Vancouver Symphony Orchestra
VSO100 Centennial Celebration

Dates and Venue 11 June 2019, 8pm | Orpheum Theatre

Conductor Otto Tausk Host Ben Heppner Featured performers James Ehnes – violin, Lucy Wang – violin and Tate Zawadiuk - cello

Program Frederick Schipitzky’s Aurora Fanfare; Edvard Grieg’s Peer Gynt – Prelude, Solveig’s Song, In the Hall of the Mountain King; Leonard Bernstein On the Town – Three Dance Episodes; Johann Sebastian Bach's Concerto for Two Violins in D minor, 2nd movement; Jean Coulthard’s Canadian Mosaic: Lullaby for a Snowy Night, Billowing Fields of Golden Wheat, Happy New Year; Antonín Dvorák’s Slavonic Dance No. 2, Op. 72; Jocelyn Morlock’s Strange Loop and Pyotr Ilyich Tchaikovsky Violin Concerto

Reviewer John Jane


The Vancouver Symphony Orchestra took the opportunity in this season ending festival style concert to give themselves a well-deserved pat on the back. The program offered an expansive selection of music, some well-known and some never heard before. Host Ben Heppner took the audience down Memory Lane with a light-hearted conspectus of the orchestra’s hundred year history. There was also a multi-media presentation that included video footage of memorable performances at special venues, on television and in the movies.

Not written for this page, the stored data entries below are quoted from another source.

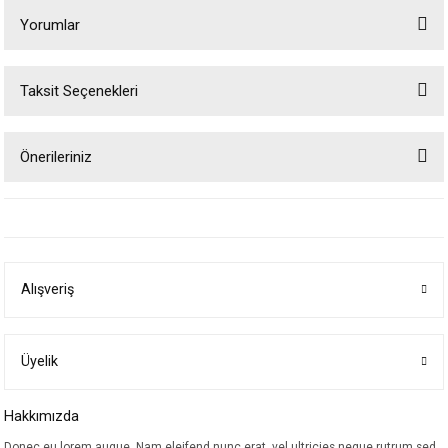
Yorumlar
Taksit Seçenekleri
Bu ürüne ilk yorumu siz yapın!
Önerileriniz
Yorum Yaz
Bu ürünün fiyat bilgisi, resim, ürün açıklamalarında ve diğer konularda
yetersiz gördüğünüz noktaları öneri formunu kullanarak tarafımıza
iletebilirsiniz.
Görüş ve önerileriniz için teşekkür ederiz.
Alışveriş
Ürün resmi kalitesiz, bozuk veya görüntülenemiyor.
Ürün açıklamasında eksik bilgiler bulunuyor.
Ürün bilgilerinde hatalar bulunuyor.
Üyelik
Ürün fiyatı diğer sitelerden daha pahalı.
Hakkımızda
Bu ürüne benzer farklı alternatifler olmalı.
Donec eu lorem augue. Nam eleifend nunc erat, vel ultricies neque rutrum sed.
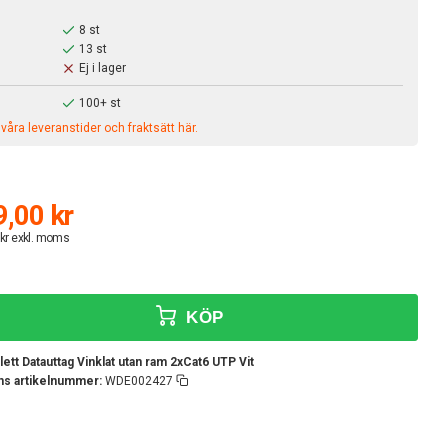
8 st
13 st
Ej i lager
100+ st
åra leveranstider och fraktsätt här.
,00 kr
 kr exkl. moms
KÖP
ett Datauttag Vinklat utan ram 2xCat6 UTP Vit
ens artikelnummer:
WDE002427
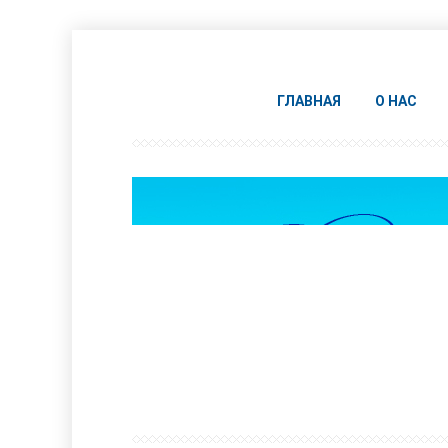
ГЛАВНАЯ
О НАС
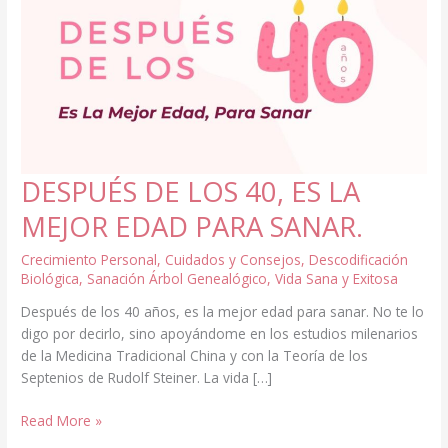
DESPUÉS DE LOS 40, ES LA
MEJOR EDAD PARA SANAR.
Crecimiento Personal
,
Cuidados y Consejos
,
Descodificación
Biológica
,
Sanación Árbol Genealógico
,
Vida Sana y Exitosa
Después de los 40 años, es la mejor edad para sanar. No te lo
digo por decirlo, sino apoyándome en los estudios milenarios
de la Medicina Tradicional China y con la Teoría de los
Septenios de Rudolf Steiner. La vida […]
DESPUÉS
Read More »
DE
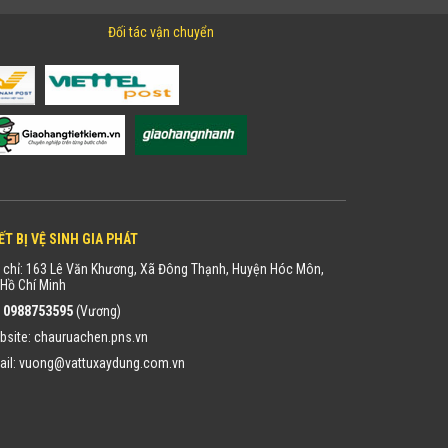
Đối tác vận chuyển
ẾT BỊ VỆ SINH GIA PHÁT
 chỉ: 163 Lê Văn Khương, Xã Đông Thạnh, Huyện Hóc Môn,
Hồ Chí Minh
:
0988753595
(Vương)
bsite:
chauruachen.pns.vn
ail:
vuong@vattuxaydung.com.vn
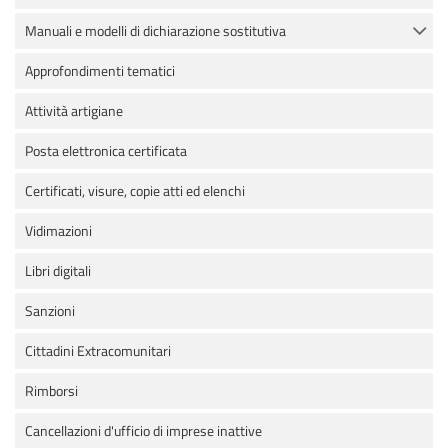
Manuali e modelli di dichiarazione sostitutiva
Approfondimenti tematici
Attività artigiane
Posta elettronica certificata
Certificati, visure, copie atti ed elenchi
Vidimazioni
Libri digitali
Sanzioni
Cittadini Extracomunitari
Rimborsi
Cancellazioni d'ufficio di imprese inattive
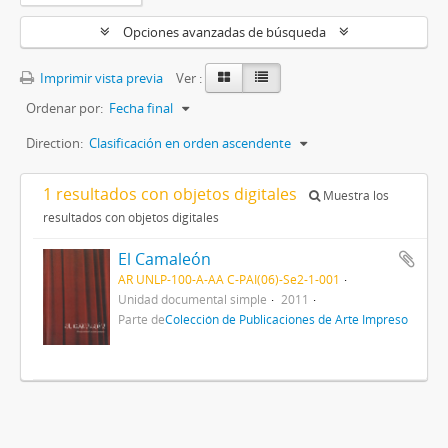
Opciones avanzadas de búsqueda
Imprimir vista previa
Ver :
Ordenar por:
Fecha final
Direction:
Clasificación en orden ascendente
1 resultados con objetos digitales
Muestra los
resultados con objetos digitales
El Camaleón
AR UNLP-100-A-AA C-PAI(06)-Se2-1-001
Unidad documental simple
2011
Parte de
Colección de Publicaciones de Arte Impreso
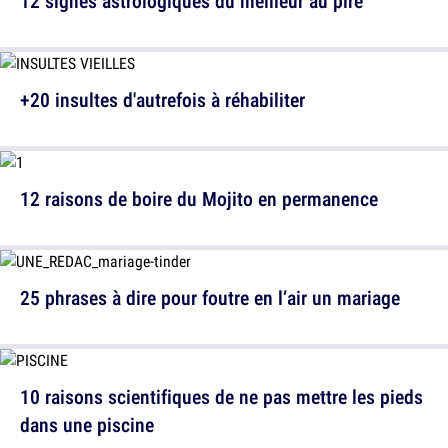
12 signes astrologiques du meilleur au pire
+20 insultes d'autrefois à réhabiliter
12 raisons de boire du Mojito en permanence
25 phrases à dire pour foutre en l’air un mariage
10 raisons scientifiques de ne pas mettre les pieds
dans une piscine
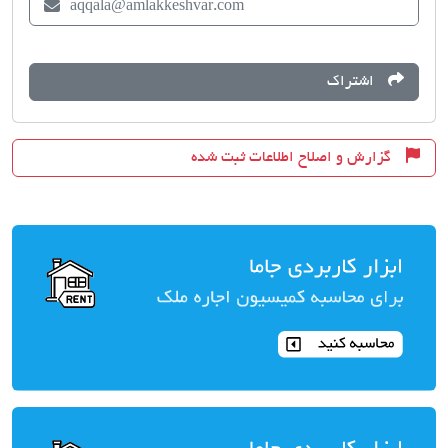
aqqala@amlakkeshvar.com
اشتراک
گزارش و اصلاح اطلاعات ثبت شده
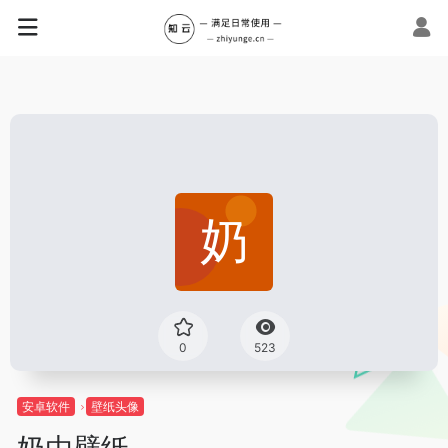
0
523
安卓软件
壁纸头像
奶由壁纸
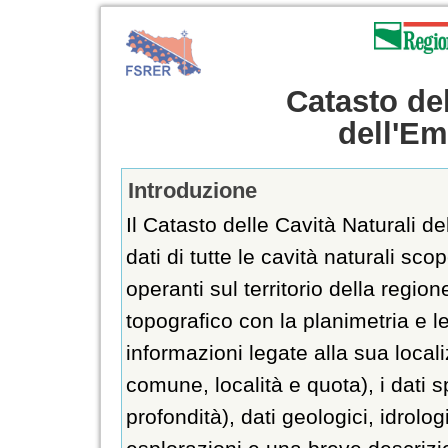
Catasto del
dell'E
Introduzione
Il Catasto delle Cavità Naturali d
dati di tutte le cavità naturali sc
operanti sul territorio della region
topografico con la planimetria e l
informazioni legate alla sua local
comune, località e quota), i dati 
profondità), dati geologici, idrolog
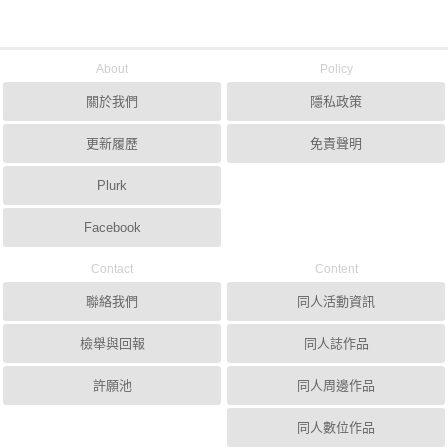
About
Policy
關於我們
隱私政策
更新履歷
免責聲明
Plurk
Facebook
Contact
Content
聯絡我們
同人活動資訊
檢舉與回報
同人誌作品
許願池
同人周邊作品
同人數位作品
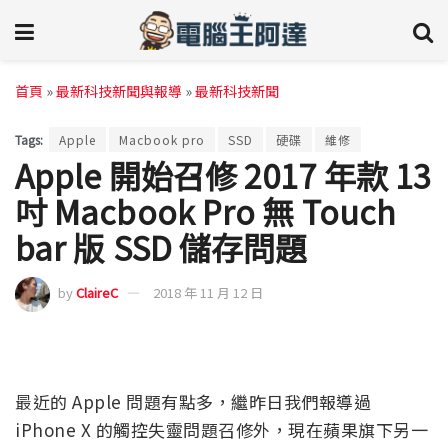
首頁
»
最新科技新聞與報導
»
最新科技新聞
Tags:
Apple
Macbook pro
SSD
硬碟
維修
Apple 開始召修 2017 年款 13
吋 Macbook Pro 無 Touch
bar 版 SSD 儲存問題
by
ClaireC
2018 年 11 月 12 日
最近的 Apple 問題有點多，繼昨日我們報導過
iPhone X 的觸控失靈問題召修外，現在蘋果旗下另一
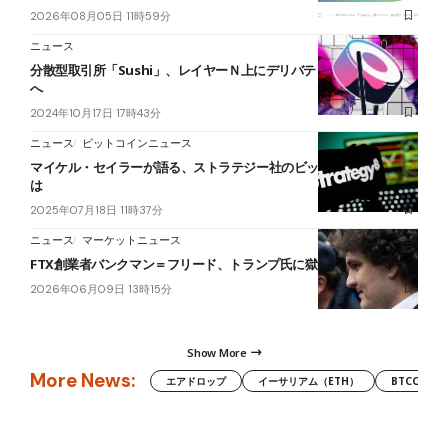
2026年08月05日 11時59分
ニュース
分散型取引所「Sushi」、レイヤーＮ上にデリバティブ取引所を開設
へ
2024年10月17日 17時43分
ニュース
ビットコインニュース
マイケル・セイラーが語る、ストラテジー社のビットコイン4戦略と
は
2025年07月18日 11時37分
ニュース
マーケットニュース
FTX創業者バンクマン＝フリード、トランプ氏に獄中から恩赦申請
2026年06月09日 13時15分
Show More
More News:
エアドロップ
イーサリアム（ETH）
BTCC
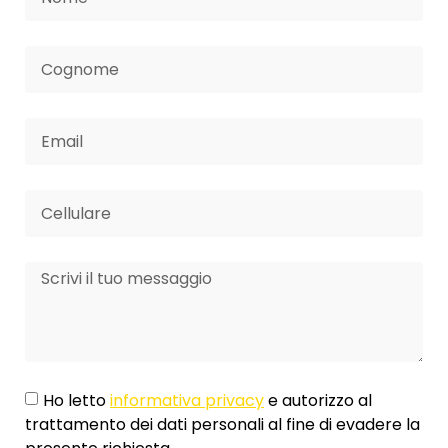
Ho letto
informativa privacy
e autorizzo al
trattamento dei dati personali al fine di evadere la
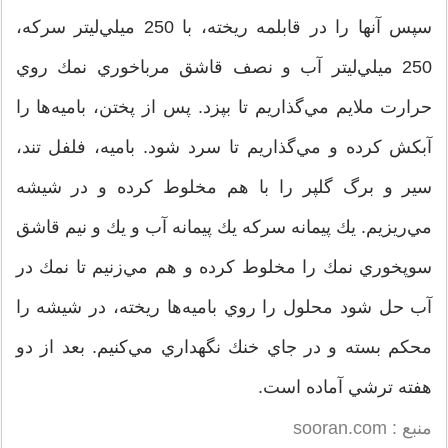
سپس آنها را در قابلمه ريخته، با 250 ميلي‌ليتر سركه،
250 ميلي‌ليتر آب و نصف قاشق مرباخوري نمك روي
حرارت ملايم مي‌گذاريم تا بپزد. پس از پختن، باميه‌ها را
آبكش كرده و مي‌گذاريم تا سرد شود. باميه، فلفل تند،
سير و برگ گلپر را با هم مخلوط كرده و در شيشه
مي‌ريزيم. يك پيمانه سركه يك پيمانه آب و يك و نيم قاشق
سوپخوري نمك را مخلوط كرده و هم مي‌زنيم تا نمك در
آب حل شود محلول را روي باميه‌ها ريخته، در شيشه را
محكم بسته و در جاي خنك نگهداري مي‌كنيم. بعد از دو
هفته ترشي آماده است.
منبع : sooran.com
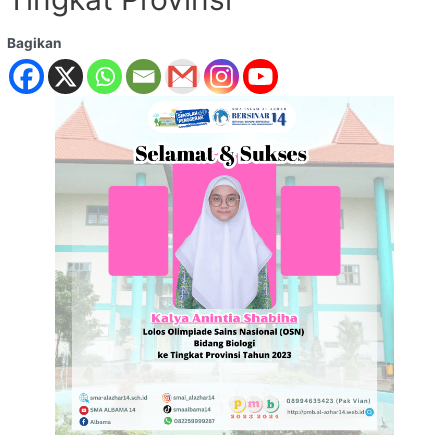
Bagikan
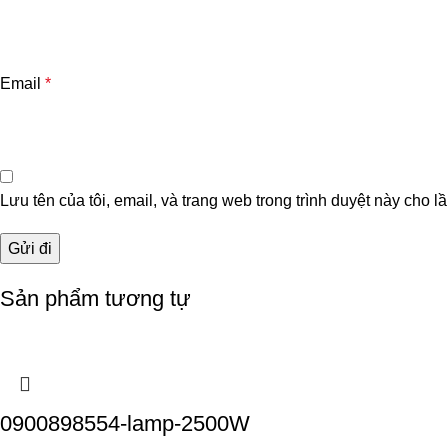
Email
*
Lưu tên của tôi, email, và trang web trong trình duyệt này cho lầ
Sản phẩm tương tự
0900898554-lamp-2500W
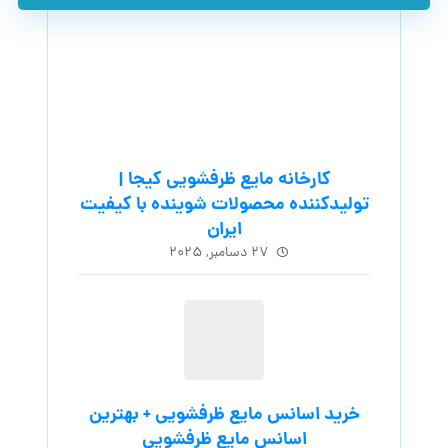
کارخانه مایع ظرفشویی کیجا |
تولیدکننده محصولات شوینده با کیفیت
ایران
۲۷ دسامبر, ۲۰۲۵
خرید اسانس مایع ظرفشویی + بهترین
اسانس مایع ظرفشویی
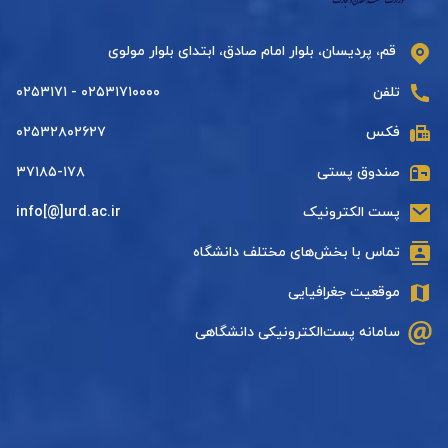
قم، پردیسان، بلوار امام صادق، ابتدای بلوار مولوی
تلفن
۰۲۵۳۱۷۱۰۰۰۰ - ۰۲۵۳۱۷۱
فکس
۰۲۵۳۲۸۰۲۶۲۷
صندوق پستی
۳۷۱۸۵-۱۷۸
پست الکترونیک
info[@]urd.ac.ir
تماس با بخش‌های مختلف دانشگاه
موقعیت جغرافیایی
سامانه پست‌الکترونیکی دانشگاهی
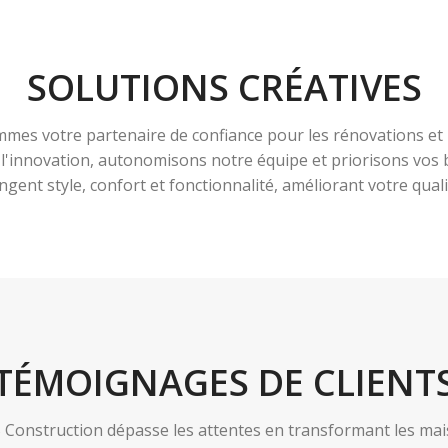
SOLUTIONS CRÉATIVES
es votre partenaire de confiance pour les rénovations et 
à l'innovation, autonomisons notre équipe et priorisons vo
ngent style, confort et fonctionnalité, améliorant votre qualit
TÉMOIGNAGES DE CLIENT
nstruction dépasse les attentes en transformant les maiso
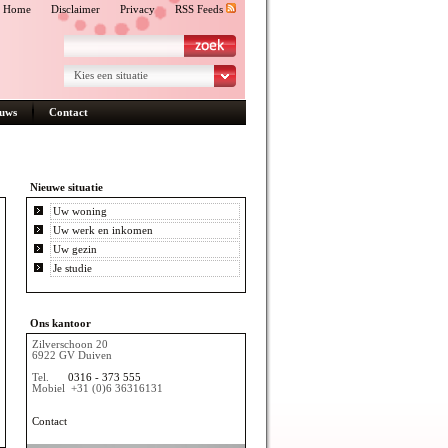
Home
Disclaimer
Privacy
RSS Feeds
Kies een situatie
uws
Contact
Nieuwe situatie
Uw woning
Uw werk en inkomen
Uw gezin
Je studie
Ons kantoor
Zilverschoon 20
6922 GV Duiven
Tel.
0316 - 373 555
Mobiel
+31 (0)6 36316131
Contact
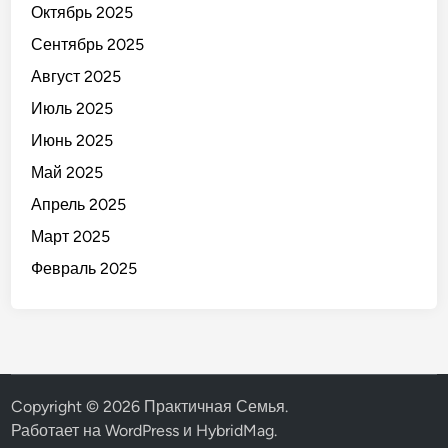
Октябрь 2025
Сентябрь 2025
Август 2025
Июль 2025
Июнь 2025
Май 2025
Апрель 2025
Март 2025
Февраль 2025
Copyright © 2026
Практичная Семья
.
Работает на
WordPress
и
HybridMag
.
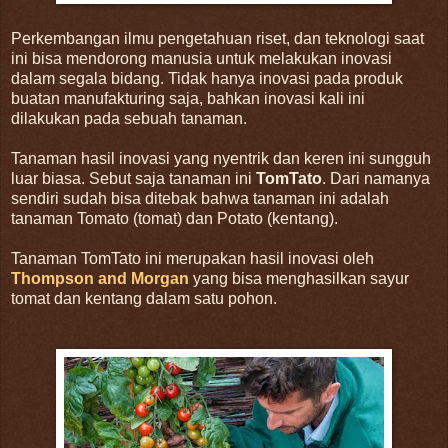
Perkembangan ilmu pengetahuan riset, dan teknologi saat
ini bisa mendorong manusia untuk melakukan inovasi
dalam segala bidang. Tidak hanya inovasi pada produk
buatan manufakturing saja, bahkan inovasi kali ini
dilakukan pada sebuah tanaman.
Tanaman hasil inovasi yang nyentrik dan keren ini sungguh
luar biasa. Sebut saja tanaman ini
TomTato
. Dari namanya
sendiri sudah bisa ditebak bahwa tanaman ini adalah
tanaman Tomato (tomat) dan Potato (kentang).
Tanaman TomTato ini merupakan hasil inovasi oleh
Thompson and Morgan
yang bisa menghasilkan sayur
tomat dan kentang dalam satu pohon.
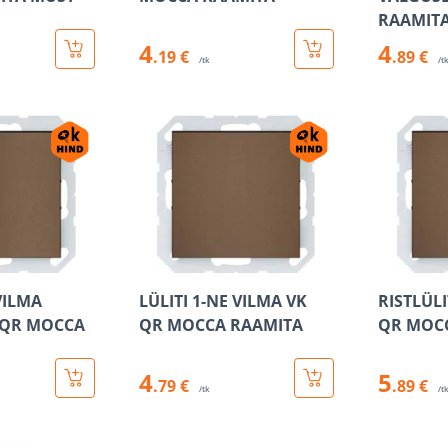
RAAMIT
4
4
.19 €
.89 €
/tk
/t
VILMA
LÜLITI 1-NE VILMA VK
RISTLÜLI
 QR MOCCA
QR MOCCA RAAMITA
QR MOC
4
5
.79 €
.89 €
/tk
/t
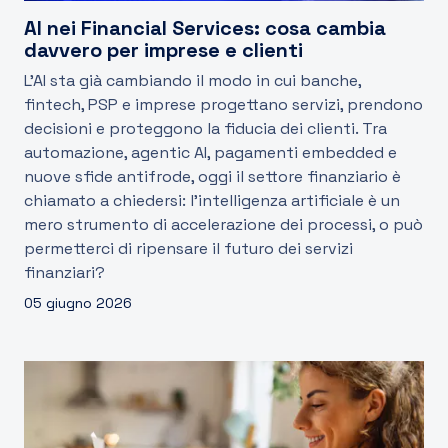
AI nei Financial Services: cosa cambia
davvero per imprese e clienti
L’AI sta già cambiando il modo in cui banche,
fintech, PSP e imprese progettano servizi, prendono
decisioni e proteggono la fiducia dei clienti. Tra
automazione, agentic AI, pagamenti embedded e
nuove sfide antifrode, oggi il settore finanziario è
chiamato a chiedersi: l’intelligenza artificiale è un
mero strumento di accelerazione dei processi, o può
permetterci di ripensare il futuro dei servizi
finanziari?
05 giugno 2026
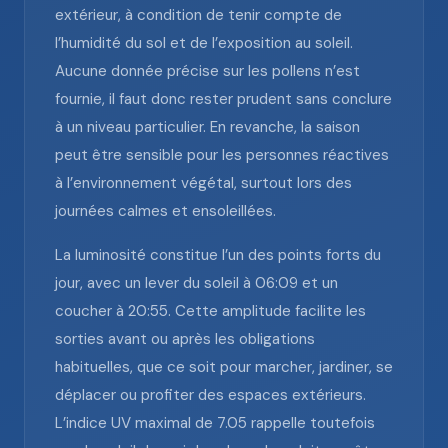
extérieur, à condition de tenir compte de
l’humidité du sol et de l’exposition au soleil.
Aucune donnée précise sur les pollens n’est
fournie, il faut donc rester prudent sans conclure
à un niveau particulier. En revanche, la saison
peut être sensible pour les personnes réactives
à l’environnement végétal, surtout lors des
journées calmes et ensoleillées.
La luminosité constitue l’un des points forts du
jour, avec un lever du soleil à 06:09 et un
coucher à 20:55. Cette amplitude facilite les
sorties avant ou après les obligations
habituelles, que ce soit pour marcher, jardiner, se
déplacer ou profiter des espaces extérieurs.
L’indice UV maximal de 7.05 rappelle toutefois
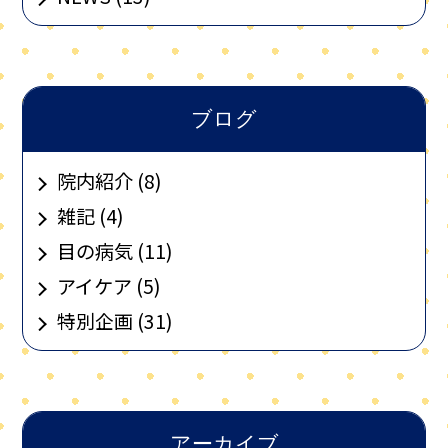
ブログ
院内紹介 (8)
雑記 (4)
目の病気 (11)
アイケア (5)
特別企画 (31)
アーカイブ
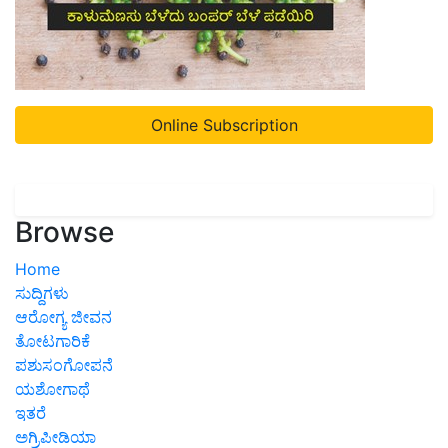
Online Subscription
Browse
Home
ಸುದ್ದಿಗಳು
ಆರೋಗ್ಯ ಜೀವನ
ತೋಟಗಾರಿಕೆ
ಪಶುಸಂಗೋಪನೆ
ಯಶೋಗಾಥೆ
ಇತರೆ
ಅಗ್ರಿಪೀಡಿಯಾ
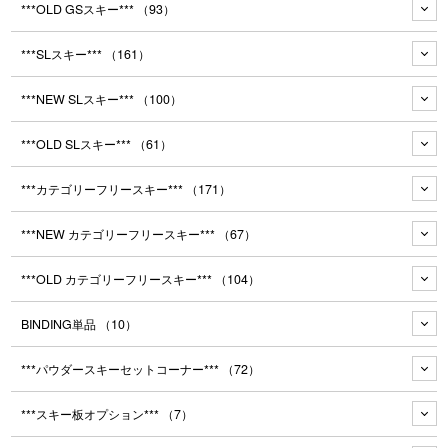
***OLD GSスキー***
（93）
***SLスキー***
（161）
***NEW SLスキー***
（100）
***OLD SLスキー***
（61）
***カテゴリーフリースキー***
（171）
***NEW カテゴリーフリースキー***
（67）
***OLD カテゴリーフリースキー***
（104）
BINDING単品
（10）
***パウダースキーセットコーナー***
（72）
***スキー板オプション***
（7）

Any concert celebrating longevity should begin with a fanfare, and it was Frederick Schipitzky’s bold Aurora Fanfare that set a convivial tone this night. The title is taken from the orchestra’s connection with the Northern Lights. Maestro Otto Tausk didn’t have to worry about finding the right tempo, Mr. Schipitzky was right there in his usual place in the bass section.

Frequent attendees to the VSO’s Tea & Trumpet series would be familiar with Edvard Grieg’s incidental music for Henrik Ibsen's play Peer Gynt. Maestro Tausk led the orchestra in a forceful reading of the Peer Gynt Prelude and In the Hall of the Mountain King.

Former VSO resident conductor Leonard Bernstein wrote the score for On the Town during the Second World War. Like much of Bernstein’s show music it has a distinct jazz inflection and is especially evocative of end of war New York, that vertical city that he knows so well.

James Ehnes and Lucy Wang came together on stage in an evenly balanced, sensitively played and thoroughly rewarding interpretation of the lyrical Largo ma non tanto, the second movement of Johann Sebastian Bach’s Concerto for Two Violins in D minor.

James Ehnes on violin and Tate Zawadiuk on cello joined the orchestra to perform a vivid and engaging rendition of Antonín Dvorák Slavonic Dance No. 2. The soloists gave Dvorák’s masterpiece a definitive enigmatic quality.

Jocelyn Morlock’s Strange Loop is the anomaly as the only music in the program composed in the orchestra’s second century. It’s a pleasing short linear work featuring interesting tuba passages.

James Ehnes joins the orchestra for the third time; this time to play all three movements of Tchaikovsky’s famous Violin Concerto. Both the soloist and the orchestra defied expectations, illuminating this classic as if we were hearing it for the first time. Although, I have to say that the relative slow tempo of the allegro moderato tends to be quite emphatic, almost protuberant, that even the audience assumed the end with premature applause.

This concert was a wonderful way of drawing a line under a milestone year. We can surely all be optimistic about VSO101.